▶ _What the task requires_: State the count of lines below in which the word "table" appears, and add nothing.

___ Provided entries

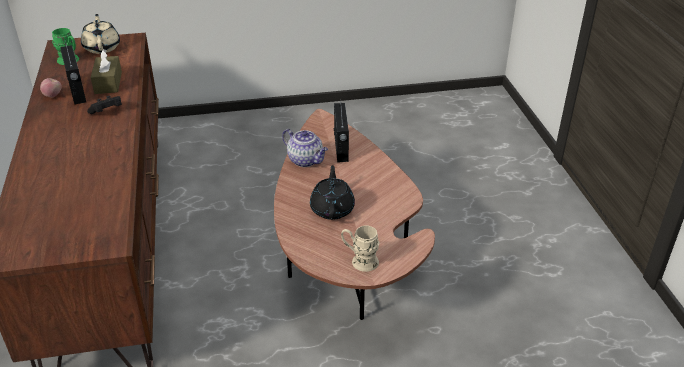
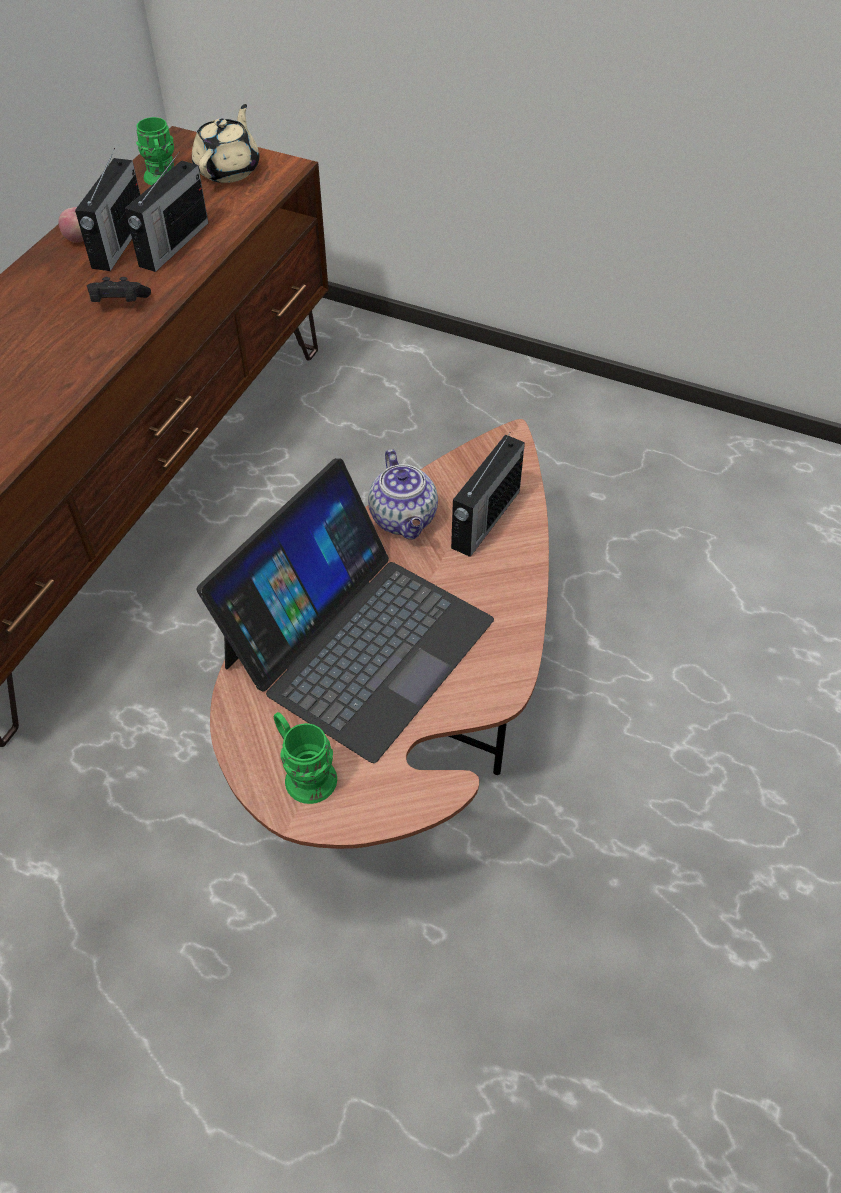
camera: 35 degrees right, 15 degrees up
brown tissue box [90,49,122,94] -> radio [125,151,208,272]
black teapot [310,165,355,220] -> laptop [197,458,494,763]
beige mug [341,226,379,272] -> green mug [274,712,337,804]

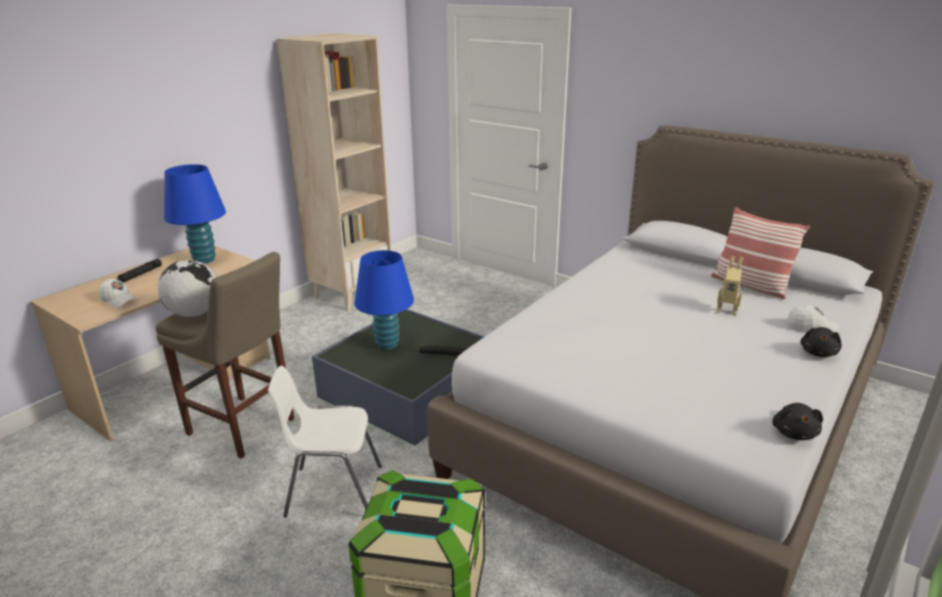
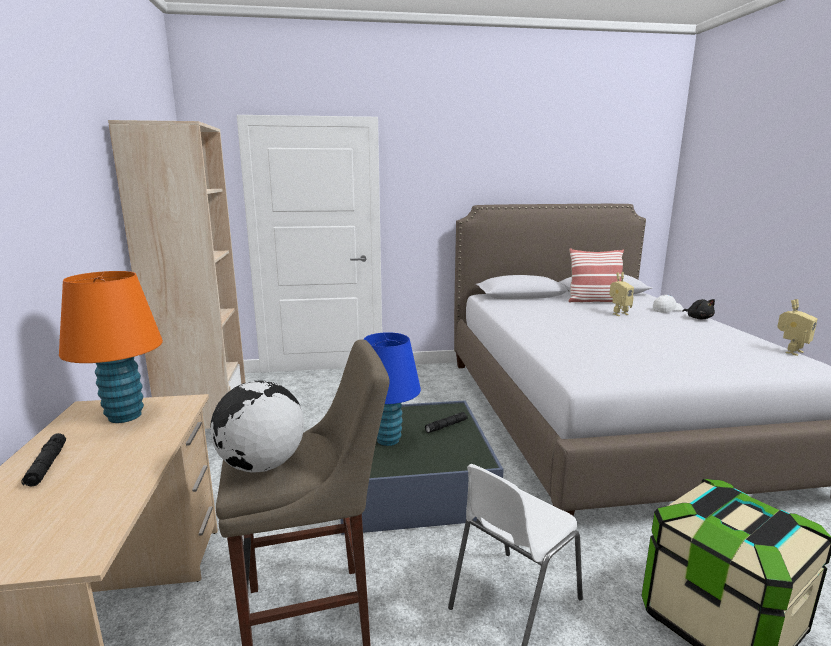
camera: 45 degrees left, 10 degrees down
white cap [99,279,138,308] -> none
blue table lamp [164,164,226,264] -> orange table lamp [59,271,163,423]
black plush toy [772,403,823,440] -> toy robot [777,299,817,356]

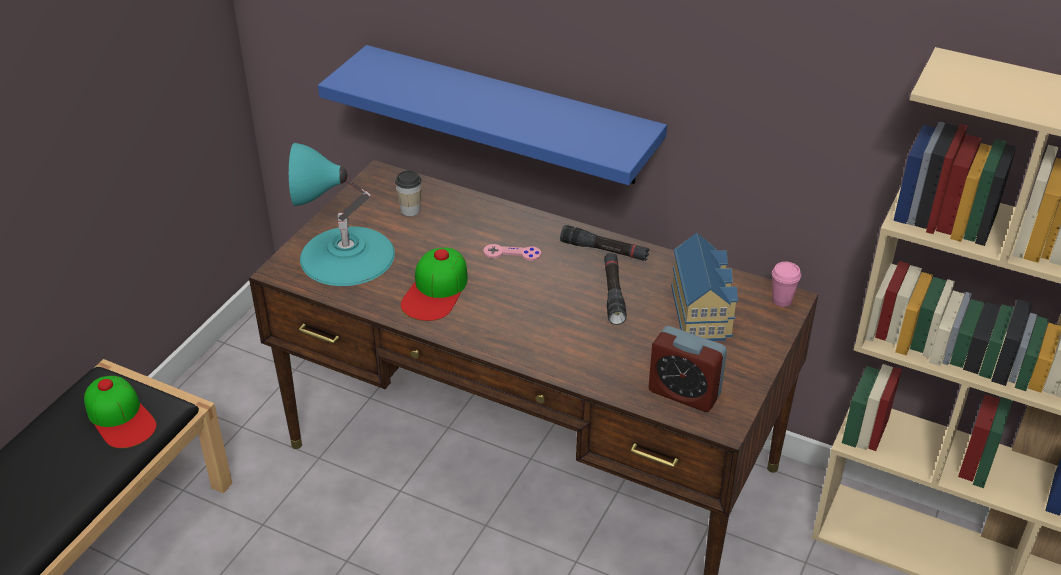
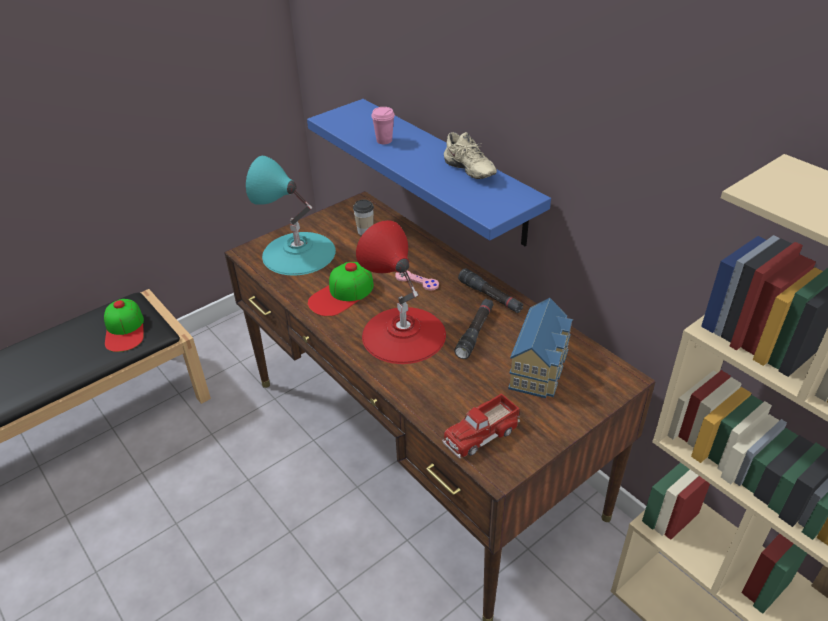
camera: 25 degrees right, 0 degrees up
alarm clock [649,326,727,412] -> toy truck [442,393,520,459]
pink cup [772,262,801,307] -> pink cup moved to [371,107,395,144]
none -> red table lamp [356,220,446,364]
none -> beige shoe [444,132,497,179]

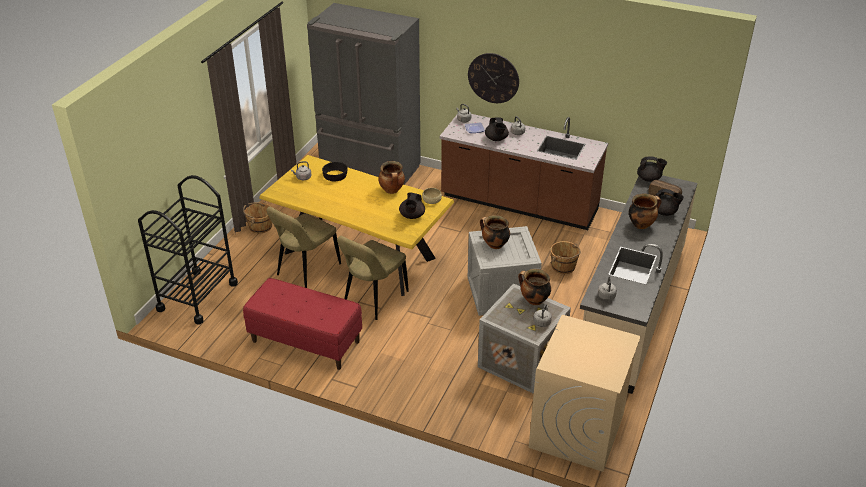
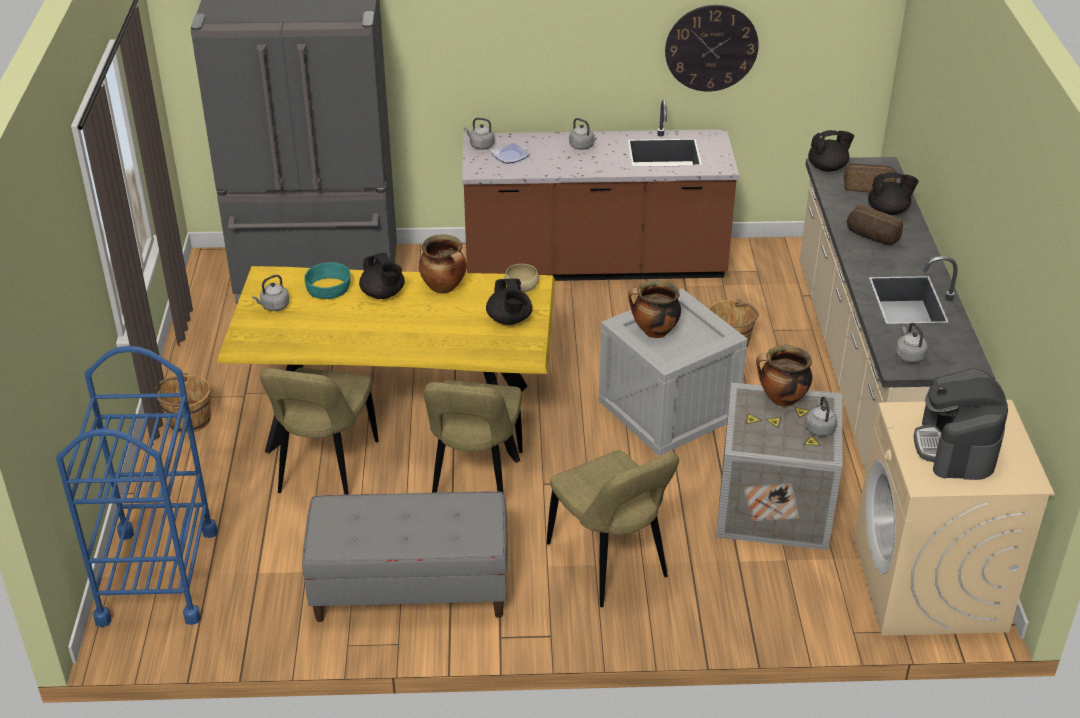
camera: 25 degrees left, 0 degrees up
black cart [138,175,238,325] -> blue cart [56,346,218,627]
red bench [243,278,362,370] -> grey bench [302,491,508,622]
black bowl [322,162,348,181] -> turquoise bowl [304,262,350,299]
wall clock [468,53,519,103] -> wall clock moved to [665,5,759,92]
black teapot [485,117,509,141] -> black teapot moved to [359,253,405,299]
cooking pot [629,193,662,229] -> bread [847,205,903,245]
none -> beige chair [547,450,679,607]
none -> coffee machine [914,368,1008,480]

______

▶ _Solution for this exercise_: 2